I didn’t get that agent and I don’t have an agent. Nothing went past that initial partial request save a polite no thanks little buddy, good luck. Getting what amounted to a form rejection on a manuscript hurt, but I deserved it. This isn’t my self-hatred and self-deprecation speaking. I really did.

I put that manuscript in a metaphorical dusty drawer for a while. Go think about what you have done, I told it. A few years later and I am typing this blog post up, so thankful for that rejection (and the few others that didn’t ask for any bit of my manuscript). It shouldn’t have gone anywhere. Impatience forced my hand. That dragon had not dropped below the horizon, it was right on my tail, only invisible. Stealth +100. My pursuer still whispered in arcane tones: If it doesn’t happen now, it never will. 

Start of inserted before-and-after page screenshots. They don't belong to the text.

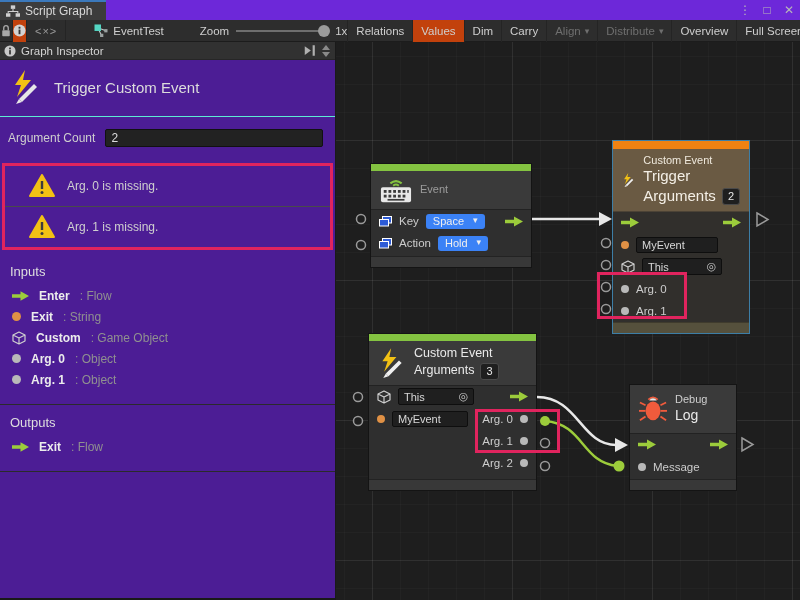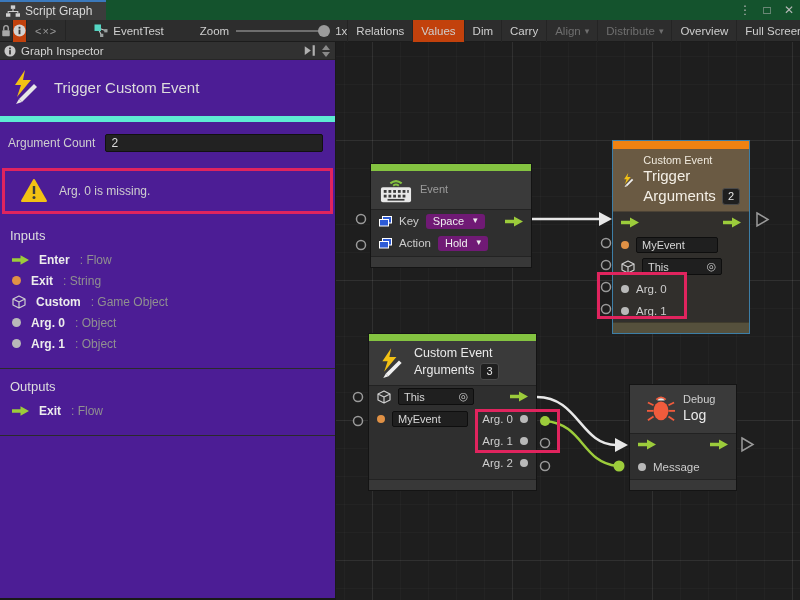--- a/index.html
+++ b/index.html
@@ -1,21 +1,21 @@
 <!DOCTYPE html>
 <html><head>
 <meta charset="utf-8">
 <style>
   * { margin:0; padding:0; box-sizing:border-box; }
   html,body { width:800px; height:600px; background:#191919; overflow:hidden;
     font-family:"Liberation Sans", sans-serif; }
   .window { width:800px; height:600px; display:flex; flex-direction:column; background:#282828; }
 
   
-  .tabbar { height:20px; background:#14532d; display:flex; align-items:stretch; flex:0 0 20px; }
+  .tabbar { height:20px; background:#6d28d9; display:flex; align-items:stretch; flex:0 0 20px; }
   .tab { display:flex; align-items:center; gap:5px; padding:0 14px 0 6px; background:#3c3c3c;
     border-top:2px solid #3b79bc; color:#d8d8d8; font-size:12px; }
   .tabbar .spacer { flex:1; }
   .wctl { color:#b8b8b8; font-size:12px; width:22px; display:flex; align-items:center; justify-content:center; cursor:default; }
 
   
   .toolbar { height:22px; flex:0 0 22px; background:#2d2d2d; border-bottom:1px solid #1c1c1c;
     display:flex; align-items:center; color:#cfcfcf; font-size:11.5px; }
   .tbtn { height:22px; display:flex; align-items:center; justify-content:center; padding:0 8px; border-right:1px solid #242424; }
   .tbtn.square { width:26px; padding:0; }
@@ -36,28 +36,28 @@
   
   .inspector { width:336px; flex:0 0 336px; background:#4c1d95; border-right:1px solid #1a1a1a;
     border-bottom:2px solid #191919; color:#cfcfcf; display:flex; flex-direction:column; }
   .insp-header { height:18px; background:#313131; border-bottom:1px solid #262626; display:flex;
     align-items:center; gap:5px; padding:0 4px; font-size:11.5px; color:#d4d4d4; }
   .insp-header .sp { flex:1; }
   .spinners { display:flex; flex-direction:column; gap:2px; padding-right:1px; }
   .spinners i { width:0; height:0; border-left:4px solid transparent; border-right:4px solid transparent; display:block; }
   .spin-up { border-bottom:5px solid #8a8a8a; }
   .spin-down { border-top:5px solid #8a8a8a; }
-  .unit-title { display:flex; align-items:center; gap:12px; padding:10px 10px 12px 10px; border-bottom:6px solid #5eead4; }
+  .unit-title { display:flex; align-items:center; gap:12px; padding:10px 10px 12px 10px; border-bottom:1px solid #5eead4; }
   .unit-title .t { font-size:15px; color:#dcdcdc; }
   .argrow { display:flex; align-items:center; padding:12px 12px 10px 8px; gap:10px; }
   .argrow label { font-size:12px; color:#cfcfcf; white-space:nowrap; }
   .argrow input { flex:1; height:18px; background:#222222; border:1px solid #111111; border-radius:2px;
     color:#dddddd; font-size:12px; padding:0 5px; font-family:inherit; }
   .warnbox { margin:6px 2px 4px 2px; border:3px solid #e0245e; }
-  .warnrow { display:flex; align-items:center; gap:12px; padding:8px 16px; font-size:12px; color:#cfcfcf; }
+  .warnrow { display:flex; align-items:center; gap:12px; padding:8px 24px; font-size:12px; color:#cfcfcf; }
   .warnrow + .warnrow { border-top:1px solid #4a4a4a; }
   .sect { padding:10px 10px 4px 10px; font-size:13px; color:#dedede; }
   .portlist { padding:2px 10px 8px 12px; }
   .portrow { display:flex; align-items:center; gap:10px; height:21px; font-size:12px; }
   .portrow .pname { color:#ececec; font-weight:bold; }
   .portrow .ptype { color:#909090; }
   .sect-div { border:none; border-top:1px solid #2b2b2b; margin:6px 0 0 0; }
   .dot { width:9px; height:9px; border-radius:50%; display:inline-block; flex:0 0 9px; }
   .dot.orange { background:#e09145; }
   .dot.grey { background:#b9b9b9; }
@@ -79,21 +79,21 @@
   .nbar.green { background:#84c341; }
   .nbar.orange { background:#ef8212; height:8px; flex-basis:8px; }
   .nhead { background:#3a3a3a; border-bottom:1px solid #222222; display:flex; align-items:center; gap:8px; padding:5px 9px; }
   .nhead .tt { font-size:12.5px; color:#eaeaea; line-height:1.25; }
   .nhead .st { font-size:11px; color:#9c9c9c; line-height:1.2; }
   .nfoot { background:#383838; border-top:1px solid #232323; height:11px; flex:0 0 11px; margin-top:auto; }
   .nrow { display:flex; align-items:center; gap:7px; height:22px; padding:0 8px; font-size:11.5px; }
   .field { background:#1f1f1f; border:1px solid #0e0e0e; border-radius:2px; color:#d8d8d8;
     font-size:11px; padding:1px 5px; display:flex; align-items:center; }
   .field .tgt { margin-left:auto; color:#cfcfcf; font-size:11px; }
-  .drop { background:#701a75; border-radius:3px; color:#eeeeee; font-size:11px; padding:1.5px 7px;
+  .drop { background:#3b82f6; border-radius:3px; color:#eeeeee; font-size:11px; padding:1.5px 7px;
     display:flex; align-items:flex-start; gap:5px; }
   .badge { background:#1f1f1f; border:1px solid #4a4a4a; border-radius:3px; color:#e8e8e8;
     font-size:11px; padding:0 5px; line-height:15px; }
   .garrow { flex:0 0 auto; display:flex; }
   .push { margin-left:auto; }
   .anno { position:absolute; border:3px solid #e0245e; z-index:10; pointer-events:none; }
 
   
   .node.selected { border:1px solid #3d7ea6; background:#312f2c; }
   .node.selected .nhead { background:#6a5a43; border-bottom:1px solid #4c4336; }
@@ -224,20 +224,28 @@
       </div>
 
       <div class="warnbox">
         <div class="warnrow">
           <svg width="26" height="24" viewBox="0 0 26 24">
             <path d="M13 1 L25 22 H1 Z" fill="#f2c114" stroke="#f2c114" stroke-width="2" stroke-linejoin="round"></path>
             <rect x="11.8" y="7" width="2.4" height="8" fill="#3c3c3c"></rect>
             <circle cx="13" cy="18.5" r="1.5" fill="#3c3c3c"></circle>
           </svg>
           <span>Arg. 0 is missing.</span>
+        </div>
+        <div class="warnrow">
+          <svg width="26" height="24" viewBox="0 0 26 24">
+            <path d="M13 1 L25 22 H1 Z" fill="#f2c114" stroke="#f2c114" stroke-width="2" stroke-linejoin="round"></path>
+            <rect x="11.8" y="7" width="2.4" height="8" fill="#3c3c3c"></rect>
+            <circle cx="13" cy="18.5" r="1.5" fill="#3c3c3c"></circle>
+          </svg>
+          <span>Arg. 1 is missing.</span>
         </div>
       </div>
 
       <div class="sect">Inputs</div>
       <div class="portlist">
         <div class="portrow">
           <svg class="garrow" width="17" height="10" viewBox="0 0 18 10">
             <path d="M0 3.2 H9 V0 L18 5 L9 10 V6.8 H0 Z" fill="#9ccc3b"></path>
             </svg>
           <span class="pname">Enter</span>
@@ -458,21 +466,21 @@
           <span class="dot grey small"></span>
         </div>
         <div class="nrow">
           <span class="push">Arg. 2</span>
           <span class="dot grey small"></span>
         </div>
         <div class="nfoot"></div>
       </div>
 
       <div class="node" style="left:293px; top:342px; width:108px; height:107px;">
-        <div class="nhead" style="padding:8px 17px;">
+        <div class="nhead" style="padding:8px 9px;">
           <svg width="28" height="30" viewBox="0 0 30 32">
             <path d="M10 6 Q15 1 20 6" stroke="#f05b3c" stroke-width="2" fill="none"></path>
             <path d="M11 7 a4.5 4.5 0 0 1 8 0 Z" fill="#e8e8e8"></path>
             <ellipse cx="15" cy="18" rx="8" ry="10" fill="#f05b3c"></ellipse>
             <g stroke="#f05b3c" stroke-width="2">
               <line x1="7" y1="12" x2="1" y2="9"></line>
                 <line x1="7" y1="18" x2="0" y2="18"></line>
                 <line x1="7" y1="24" x2="1" y2="28"></line>
               <line x1="23" y1="12" x2="29" y2="9"></line>
                 <line x1="23" y1="18" x2="30" y2="18"></line>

In that time when my manuscript was in detention? I wrote and wrote and wrote. Don’t get me wrong I sometimes wondered if I should ignore my gut and query again. But, in those years, with that manuscript hiding from me, no, I will be honest… me hiding from it, I found a voice that was mine. My writing changed. Evolved. Perhaps even improved.

I’ve pulled out that manuscript again, because I think there is something there. Something in the bones of the story even if the writing needs work. Working through it, chapter by chapter, pulling out the pieces that work and the pieces of nonsense, I’m making something better. I am making something that I could not have made years ago.

Take that, dragons.

* It’s been a decade in the making, but I know what happens to Ana. So I repeat: Maybe one day you’ll find out.